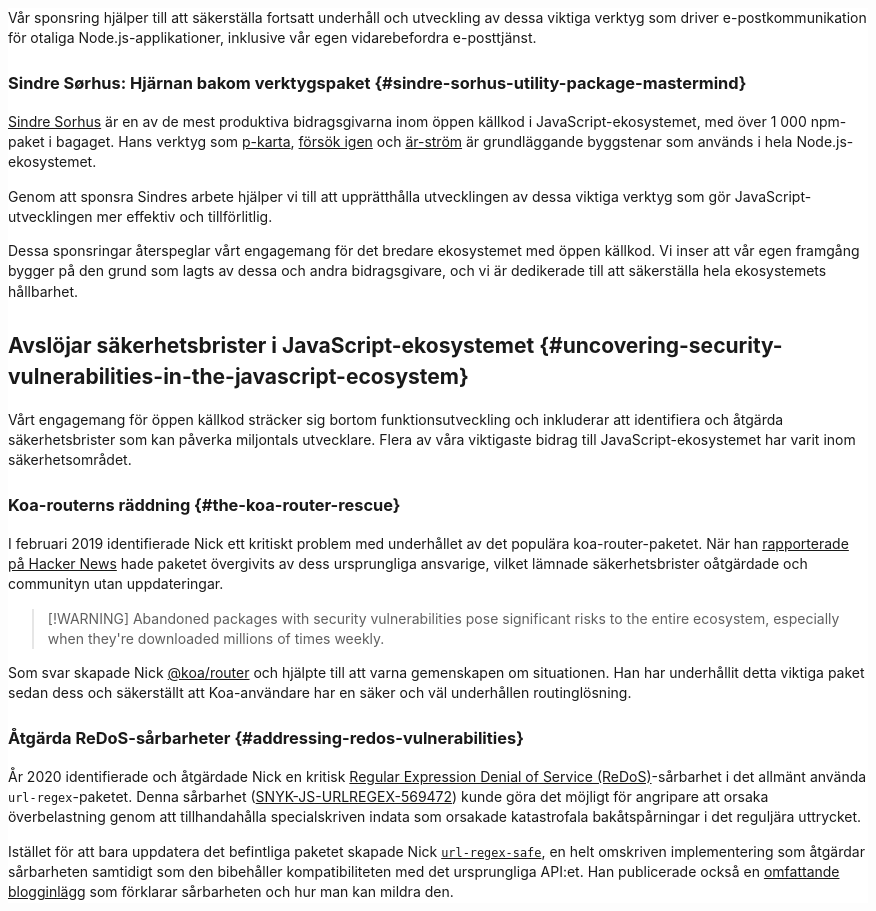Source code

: Vår sponsring hjälper till att säkerställa fortsatt underhåll och utveckling av dessa viktiga verktyg som driver e-postkommunikation för otaliga Node.js-applikationer, inklusive vår egen vidarebefordra e-posttjänst.

### Sindre Sørhus: Hjärnan bakom verktygspaket {#sindre-sorhus-utility-package-mastermind}

[Sindre Sorhus](https://github.com/sindresorhus) är en av de mest produktiva bidragsgivarna inom öppen källkod i JavaScript-ekosystemet, med över 1 000 npm-paket i bagaget. Hans verktyg som [p-karta](https://github.com/sindresorhus/p-map), [försök igen](https://github.com/sindresorhus/p-retry) och [är-ström](https://github.com/sindresorhus/is-stream) är grundläggande byggstenar som används i hela Node.js-ekosystemet.

Genom att sponsra Sindres arbete hjälper vi till att upprätthålla utvecklingen av dessa viktiga verktyg som gör JavaScript-utvecklingen mer effektiv och tillförlitlig.

Dessa sponsringar återspeglar vårt engagemang för det bredare ekosystemet med öppen källkod. Vi inser att vår egen framgång bygger på den grund som lagts av dessa och andra bidragsgivare, och vi är dedikerade till att säkerställa hela ekosystemets hållbarhet.

## Avslöjar säkerhetsbrister i JavaScript-ekosystemet {#uncovering-security-vulnerabilities-in-the-javascript-ecosystem}

Vårt engagemang för öppen källkod sträcker sig bortom funktionsutveckling och inkluderar att identifiera och åtgärda säkerhetsbrister som kan påverka miljontals utvecklare. Flera av våra viktigaste bidrag till JavaScript-ekosystemet har varit inom säkerhetsområdet.

### Koa-routerns räddning {#the-koa-router-rescue}

I februari 2019 identifierade Nick ett kritiskt problem med underhållet av det populära koa-router-paketet. När han [rapporterade på Hacker News](https://news.ycombinator.com/item?id=19156707) hade paketet övergivits av dess ursprungliga ansvarige, vilket lämnade säkerhetsbrister oåtgärdade och communityn utan uppdateringar.

> \[!WARNING]
> Abandoned packages with security vulnerabilities pose significant risks to the entire ecosystem, especially when they're downloaded millions of times weekly.

Som svar skapade Nick [@koa/router](https://github.com/koajs/router) och hjälpte till att varna gemenskapen om situationen. Han har underhållit detta viktiga paket sedan dess och säkerställt att Koa-användare har en säker och väl underhållen routinglösning.

### Åtgärda ReDoS-sårbarheter {#addressing-redos-vulnerabilities}

År 2020 identifierade och åtgärdade Nick en kritisk [Regular Expression Denial of Service (ReDoS)](https://en.wikipedia.org/wiki/ReDoS)-sårbarhet i det allmänt använda `url-regex`-paketet. Denna sårbarhet ([SNYK-JS-URLREGEX-569472](https://security.snyk.io/vuln/SNYK-JS-URLREGEX-569472)) kunde göra det möjligt för angripare att orsaka överbelastning genom att tillhandahålla specialskriven indata som orsakade katastrofala bakåtspårningar i det reguljära uttrycket.

Istället för att bara uppdatera det befintliga paketet skapade Nick [`url-regex-safe`](https://github.com/spamscanner/url-regex-safe), en helt omskriven implementering som åtgärdar sårbarheten samtidigt som den bibehåller kompatibiliteten med det ursprungliga API:et. Han publicerade också en [omfattande blogginlägg](/blog/docs/url-regex-javascript-node-js) som förklarar sårbarheten och hur man kan mildra den.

### ASSIGNMENT
Your task is to copy each line of the listing that holds the word "ecosystem".

### RESULT FOR THIS EXERCISE
## Avslöjar säkerhetsbrister i JavaScript-ekosystemet {#uncovering-security-vulnerabilities-in-the-javascript-ecosystem}
> Abandoned packages with security vulnerabilities pose significant risks to the entire ecosystem, especially when they're downloaded millions of times weekly.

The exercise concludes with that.